I recently sold my Carbon Marine CastingPillar. I've been very happy with the product but will not use it on my Native Skiff. So after putting it up for sale I got a contact from a gentleman on the Maverick site who wanted to barter for a custom built fly rod. His company, Blue Ridge Rods builds custom made one off fly rods. 

I went to ship the platform yesterday but wanted to clean the Seadek as it had some stains and ground in foot dirt from a few years of use. I've tried several products over the years and while some got the Seadek sort of clean none got it completely clean. 

I called Bob from Shallow Water Customs to ask his opinion. He said to swing by and try his deck cleaner that they use on every customers boat, Seachoice Non Skid Deck Cleaner with PTEF, Starbrite carries a similar product.










This stuff was awesome! Simply wet the surface with water then hit it with a few sprays of the non skid deck cleaner, scrub with a good brush to form a healthy foam. Then let it sit for a minute or so.
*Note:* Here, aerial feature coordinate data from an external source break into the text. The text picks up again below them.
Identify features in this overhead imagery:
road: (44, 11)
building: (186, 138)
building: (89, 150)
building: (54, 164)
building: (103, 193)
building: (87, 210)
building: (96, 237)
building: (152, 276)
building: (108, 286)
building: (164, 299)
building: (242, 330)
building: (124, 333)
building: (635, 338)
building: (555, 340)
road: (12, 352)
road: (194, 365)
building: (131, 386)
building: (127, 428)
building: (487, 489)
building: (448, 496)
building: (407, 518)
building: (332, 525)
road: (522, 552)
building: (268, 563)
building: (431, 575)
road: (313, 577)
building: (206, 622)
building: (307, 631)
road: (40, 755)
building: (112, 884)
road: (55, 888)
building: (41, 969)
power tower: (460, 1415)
Last rinse off. It took all but three small dot sizes stains off the Seadek. I was so impressed I bought two, one gallon, jugs! 

Bob said this is the only cleaner they use for customer boats with or without Seadek. I can see why! 

I am going to do a little before/after set up with a dirty poling platform on the Waterman soon. I'll post the pictures here.

Cheers
Capt. Jan


----------



## Lil_Tate (Dec 18, 2006)

I use some simple green and a little bleach in a bucket.
If you've used that as well, how would you say this compares to the cleaner?

Does it strip the wax?


----------



## iMacattack (Dec 11, 2006)

I've used simple green. I've also used diluted bleach, problem with bleach is it's very harsh on vinyl. Ruined a cooler cushion using products with bleach. Buddy of mine ruined his cushion on his Action Craft using products containing bleach too. So I refuse to use bleach on my skiff anymore for that reason. 

This stuff by far has been the most effective product to date that I've found. I bought it by the gallon (save in bulk) then pour it into a spray bottle. Another tip I got from a friend, he leaves the seal under the cap on the jug, then punched a couple small holes in the seal and simply squirts it on his deck where he needs. Killer "do more with less" tip!

From what I was told it does not strip wax, but does leave a protective coating that is not slippery. That's what the PTEF is for.

Cheers


----------



## MATT (Apr 30, 2007)

Magic Eraser works..


----------



## mark_gardner (Mar 18, 2009)

from what i hear the starbrite deck cleaner w/ptef you speak of is now in a blue bottle found on the shelf at walmart under the atwood name, where can you get the seachoice stuff at? and how much $$$


----------